Good News - it appears as though insurance has covered more of my HSG than we had originally expected.  After what felt like a million phone calls (and several customer service representatives), I was told by a financial coordinator through the clinic and an insurance representative that the procedure itself would cost $1,501 and we would be responsible to cover the rest of my deductible and then 20% of the remaining cost, for a grand total of $700+.  Ouch.  But on July 24th, I got an excited text and email from B with our insurance explanation of benefits attached - it appears as though we are only going to be charged the $20 copay that accompanies office visits at our clinic.  That's a major savings, which our bank account greatly appreciates.  It's not going to last long of course, but we'll take what we can get!
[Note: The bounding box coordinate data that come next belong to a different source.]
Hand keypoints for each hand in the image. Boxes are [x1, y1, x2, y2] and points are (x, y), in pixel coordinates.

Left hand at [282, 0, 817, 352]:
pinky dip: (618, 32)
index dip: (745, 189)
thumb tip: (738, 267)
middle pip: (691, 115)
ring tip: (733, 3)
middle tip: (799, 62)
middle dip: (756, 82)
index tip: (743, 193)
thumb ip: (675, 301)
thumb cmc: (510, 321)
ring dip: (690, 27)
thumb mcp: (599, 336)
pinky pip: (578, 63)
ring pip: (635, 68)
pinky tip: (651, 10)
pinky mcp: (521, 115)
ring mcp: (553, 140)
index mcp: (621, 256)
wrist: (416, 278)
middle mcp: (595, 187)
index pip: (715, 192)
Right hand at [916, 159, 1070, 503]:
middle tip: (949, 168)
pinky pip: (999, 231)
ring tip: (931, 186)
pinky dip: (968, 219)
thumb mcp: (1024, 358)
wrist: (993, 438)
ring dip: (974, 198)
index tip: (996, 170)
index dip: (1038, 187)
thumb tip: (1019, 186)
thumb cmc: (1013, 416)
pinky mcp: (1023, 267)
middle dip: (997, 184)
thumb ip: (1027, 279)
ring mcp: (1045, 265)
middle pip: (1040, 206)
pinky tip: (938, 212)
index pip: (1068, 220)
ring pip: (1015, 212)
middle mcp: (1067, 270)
Bad News - AF arrived early at 5dpo, almost 2 weeks ago.  Yeah ... that sucked.  I noticed some spotting and just knew.  Wednesday morning (July 24) - the day I was supposed to get my progesterone level tested - AF was here in full force.  My progesterone results came back really low, indicating I didn't ovulate (which I totally don't understand - I had a 19mm follicle and I gave myself a trigger shot ... how did I not ovulate?), and general suck ensued (500 points if you just did the How I Met Your Mother salute to General Suck).  I had to have my CD3 ultrasound with a different doctor, and it was soooo awkward.  First of all, it was a dude, which is not my favorite.  Second, I felt like he wasn't really listening to me (we actually had a debate about what cycle day I was on, as if I didn't know how many days I had been bleeding!).  And he raised the exam table way into the air rather than sitting down at a lower level for the exam, so when he was done, I couldn't sit up and regain a teensy bit of modesty until he lowered the stupid table down.  Nothing like waiting for the table to slowly lower back to the ground with my legs spread and my hooha hanging out.  Not my favorite experience.  I really hope that I never have to see him again.
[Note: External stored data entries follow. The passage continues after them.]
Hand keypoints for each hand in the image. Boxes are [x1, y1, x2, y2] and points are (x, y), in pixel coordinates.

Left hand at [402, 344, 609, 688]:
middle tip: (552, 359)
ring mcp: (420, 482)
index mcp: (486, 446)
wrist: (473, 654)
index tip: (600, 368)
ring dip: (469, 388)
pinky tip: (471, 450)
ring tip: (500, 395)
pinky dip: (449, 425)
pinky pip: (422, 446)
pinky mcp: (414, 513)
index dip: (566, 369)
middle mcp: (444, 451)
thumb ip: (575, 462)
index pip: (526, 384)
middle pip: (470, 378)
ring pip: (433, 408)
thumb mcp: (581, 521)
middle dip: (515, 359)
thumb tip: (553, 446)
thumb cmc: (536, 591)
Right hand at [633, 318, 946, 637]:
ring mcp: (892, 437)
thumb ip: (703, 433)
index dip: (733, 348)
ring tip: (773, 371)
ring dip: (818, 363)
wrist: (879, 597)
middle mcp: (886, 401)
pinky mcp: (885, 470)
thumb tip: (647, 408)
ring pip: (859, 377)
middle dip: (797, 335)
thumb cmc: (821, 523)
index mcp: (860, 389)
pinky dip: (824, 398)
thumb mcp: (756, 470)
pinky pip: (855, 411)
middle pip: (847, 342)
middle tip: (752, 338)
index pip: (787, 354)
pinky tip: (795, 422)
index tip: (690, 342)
Good News - I have an appointment with the head RE at my clinic tomorrow, which will hopefully get us more answers.  The physician I usually see suggested I make an appointment with this RE, although I'm not entirely sure what the purpose of the appointment is, to be honest.  All I know is that the consult is supposed to be about an hour long, and I'll probably bring B back with me.  I want to have a second set of ears so that we can be sure to take in all the information we can get.  I'm guessing we'll discuss the last year's worth of treatments and maybe talk about a plan moving forward, but I don't really know.  I guess I'll find out tomorrow :).

Mixed Message News - When we realized that last cycle didn't work out, I was told that we had 2 options - go ahead with an increased dose of injections and try again, or take a break for a cycle, chat with the head RE, and then decide where to go from there.  After we talked about it and mapped out important dates, we figured the timing probably wouldn't work out.  Even though I hate the idea of losing another month, I know it was our best choice, and it hasn't been too bad - it's nice to have a break from giving injections, taking pills, visiting my pal the vag cam, and peeing on sticks.

Good News - MTV did something pretty awesome - huge shock right?  Their program True Life finally focused on something important with the episode "True Life:  I'm Desperate to Have a Baby."  (Yes, I know they've covered topics like addiction, which is also important, but one of their newest episodes is called "True Life:  I'm Too Beautiful."  Give me a break.)  It followed 2 couples who were struggling with infertility and documented their efforts to get pregnant via IVF.  It is definitely worth a watch.

So that's the most recent update.  I'm hoping to be back tomorrow with all of the details from our meeting with the RE, and I have a couple of drafts that are burning a hole in my brain that will hopefully be published soon.